Ripercorriamo rapidamente le principali fasi: la
prima operazione è rappresentata dalla mungitura
effettuata solitamente all'alba. Una volta raccolto
il latte all'interno delle secchie, si passa alla
colatura e al travaso all'interno della caldaia,
un contenitore in rame con l'interno stagnato. Posizionato
quest'ultimo sul fuoco, si procede ad un rapido
riscaldamento del liquido. A questo punto viene
aggiunto il caglio o presame, una particolare sostanza
coagulante ricavata solitamente dallo stomaco degli
agnelli ancora lattanti.
I compilatori del Calendario Casentinese del 1840
commentano tuttavia che
per ciò che
riguarda il presame noi vediamo con soddisfazione,
in molti luoghi della nostra comune sostituiti i
flosculi del Cynara cardunculus, carboncello o carciofo
selvatico, al caglio animale che si solea trarre
dal latte inforzato nei ventricini di capretto o
d'agnello
da cui trae il formaggio uno spiacevole
odore e un sapore piccante
Il caglio animale rimarrà tuttavia quello
più utilizzato in considerazione anche della
difficoltà di reperimento del carboncello
che come aggiungono i filantropi ottocenteschi
non può allignare nelle regioni più
alpestri.
Una volta rappreso, si ha il primo prodotto del
latte, il raviggiolo, una sostanza dalla consistenza
gelatinosa.Se non asportata per la consumazione,
la massa viene rotta per mezzo di una rompitoia
o frulla, un caratteristico bastone con pioli in
legno, e ridotta nuovamente in liquido.

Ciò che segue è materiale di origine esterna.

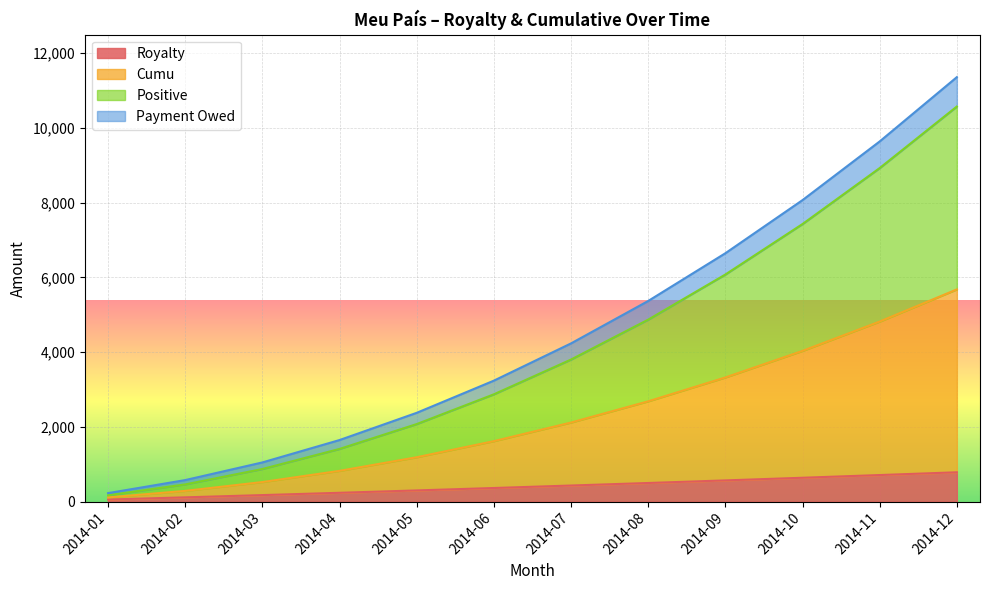

Which label corresponds to the smallest value in the chart?

2014-01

A questo
punto il pastore con l'aiuto delle mani raccoglie
nuovamente il coagulo che si forma nella caldaia
e lo posiziona sulle cascine, manufatti in legno
di faggio tenuti stretti per mezzo di una corda,
dove il latte viene sottoposto a pigiatura e dove
assume la caratteristica forma circolare. Il liquido
che fuoriesce viene raccolto e messo nuovamente
nella caldaia fino all'ebollizione, in conseguenza
della quale si ha la formazione della ricotta.